Las grietas de la estirpe recaen sobre las relaciones familiares. Las correspondencias y paradojas de personalidades suceden entre aquellos que son los uraños y los más entusiastas, los católicos y los ateos, los enfermos y los saludables. Maneras de ser que van marcando certezas e incertidumbres ante destinos que se repiten: “el diablo se apoderó de su madre y ahora de ella y mañana de sus hijos.”
Los vínculos matrimoniales de la familia pesan en el destino de las mujeres que “se casaban para entregar su alma a los otros” y nunca pertenecerse a ellas mismas sino al despotismo de maridos educados para mandar. Y en el caso de Isabela, esposa de Bruno, se muestra el contraste entre su frágil felicidad y el agobio de la crianza de diez hijos en medio de sus tormentos por un marido obsesionado con una Italia ilusoria y sus regresos para rescatar olores y memorias.
Para Bruno, su aventura de ir a América a los diez y seis años inicia un duro aprendizaje del significado del destierro, de la añoranza y desasosiego, de silencios y ausencias desgarradoras. “Los emigrantes somos parte de ese continente de seres raros, huérfanos y extraviados… Vivíamos en Colombia, pero la sombra de Italia era la península donde estaban construidas nuestras vidas… Esa masa de desposeídos que dice adiós desde el tren que los lleva al puerto o desde la cubierta del barco es una isla de fantasmas. Fantasmas que a veces regresan. Seres errantes que aman sus pueblos y recuerdan las calles, los muros de sus antiguas casas, la mesa de un comedor que quedó congelada en el recuerdo. La vida entera paralizada en las vísperas de la partida, cuando la casa y la familia atesoran una luz que resplandece, y borra las noches de dolor.”
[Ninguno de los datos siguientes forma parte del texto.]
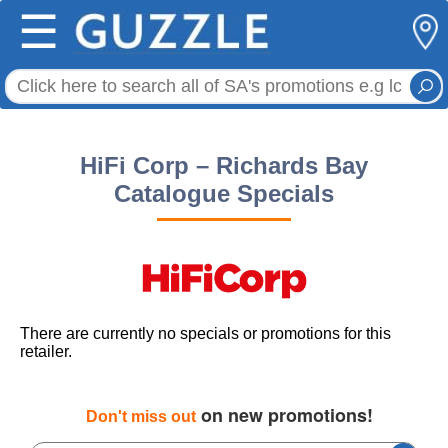
☰
HiFi Corp – Richards Bay
Catalogue Specials
There are currently no specials or promotions for this
retailer.
on new promotions!
Don't miss out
El retrato de una mujer hermosa y enigmática con sus ojos tristes irrumpe en el relato. Es uno de esos fantasmas que ha regresado desde 1857 para develar un secreto. Julia, la tataranieta amanuense, hereda la pasión por la escritura de su abuelo Nicola Cattaneo. Ella completa con su intuición e inventiva los vacíos de la historia de ese misterio que la familia ha cargado con tanto desamparo. Es Julia la que se encarga de deshilvanar el tejido de vidas convencida de que “ni el mar ni las montañas ni el tiempo han podido encubrir el pasado.” Voces plurales individualizadas por el carácter y la vivencia de cada uno de los personajes conducen el relato. Se contraponen y se complementan. El entramado de conciencias narrativas nos propone la pregunta de si la escritura de esos cuadernos ha supuesto para Julia una vía de expiación de algún pecado, o la brújula en busca de sus orígenes o la razón para cerrar la grieta de dos países que fluye en su sangre ancestral. Julia lo sabe. La carga emocional ante la disyuntiva entre la tarantella y la cumbia ha pesado demasiado. Escribe para “aprender a convivir con el amor y el dolor de las dos patrias que anidan” en el corazón.
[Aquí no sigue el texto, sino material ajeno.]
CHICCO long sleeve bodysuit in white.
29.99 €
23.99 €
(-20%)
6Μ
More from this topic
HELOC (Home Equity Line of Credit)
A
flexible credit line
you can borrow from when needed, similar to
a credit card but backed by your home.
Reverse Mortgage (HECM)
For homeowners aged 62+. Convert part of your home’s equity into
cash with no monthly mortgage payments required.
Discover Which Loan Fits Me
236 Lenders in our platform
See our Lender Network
Al borde de los cien años, Bruno Cattaneo regresa por última vez a Morano con la huella de América tatuada en el alma. Confiesa que “este viaje es un largo viaje de perdón… Regreso para ver lo que dejé hace años cuando la vida era apenas un pálpito sobre mi piel.” Han valido la pena el baúl de madera que va y viene, las soledades y desasosiegos y las páginas escritas por su hija Julia para descubrir en ellas “otras historias, otras voces que me cuentan el revés de los días.” Eso, precisamente: la invención de lo inasible, el trazo del poder de lo misterioso y la búsqueda de los fantasmas familiares, es lo que construye la literatura de Julia.